> _SET OF TASKS_
1. Return everything in the symposium passage from "It seems to" down to "should be forever.".
2. According to the symposium passage, what did Dean Elder link the rise of crime to?
3. List every named person in the symposium passage who is given a title or professional position.

> _EXERCISE PASSAGE_
####################
There was some agreement that our principal challenge is to build audiences. Margaret Lorince, former president of Music Teachers National Association, maintained that education is the answer, and that we should train young people to be the musically literate audiences of the future. Stuart Isacoff, editor of Piano Today, countered that it is not necessary for audiences to be musically literate in order to be attracted to concerts. Huge crowds came to hear Anton Rubinstein when he toured the United States in the 1870’s, and Horowitz always drew large numbers of all kinds of people. David Dubal, author and piano faculty member of the Juilliard School, said that people love music when they hear it performed with passion. But performers have been intimidated by critics into careful, conservative musicmaking. If they were allowed to be themselves, they might be able to produce the same kind of excitement as Horowitz did and to draw large audiences.

It seems to me that, despite these issues, the piano recital remains strong, even if demand for it is smaller at some times more than others. Considering the many times that it has been declared dead, it has proven its durability. It will continue to last as long as piano music enlivens the passion of human beings–and that should be forever.

What is the present and future of the piano as part of the cultural landscape? At the symposium, this specifically meant American culture, and some members found that to be wanting. Massimiliano Frani, associate artistic director of the Bachauer Foundation, objected to the practice of inviting entertainers to appear as soloists with American symphony orchestras, and to the president of the United States publicly playing jazz on the saxophone, something that would be unthinkable for a European head of state. Dean Elder, senior contributing editor of Clavier, confirmed that the cultural situation in Europe is superior to that in America. He linked the rise of crime to the fall of the piano recital, and pointed out the association of drug use with rock ‘n’ roll.
####################
> _SOURCE MATERIAL_
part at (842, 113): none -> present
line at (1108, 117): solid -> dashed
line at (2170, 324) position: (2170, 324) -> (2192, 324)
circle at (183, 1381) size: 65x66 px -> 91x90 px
####################
> _SOLUTIONS TO THE PROBLEMS_
1.
It seems to me that, despite these issues, the piano recital remains strong, even if demand for it is smaller at some times more than others. Considering the many times that it has been declared dead, it has proven its durability. It will continue to last as long as piano music enlivens the passion of human beings–and that should be forever.

2. The fall of the piano recital.

3.
Margaret Lorince
Stuart Isacoff
David Dubal
Massimiliano Frani
Dean Elder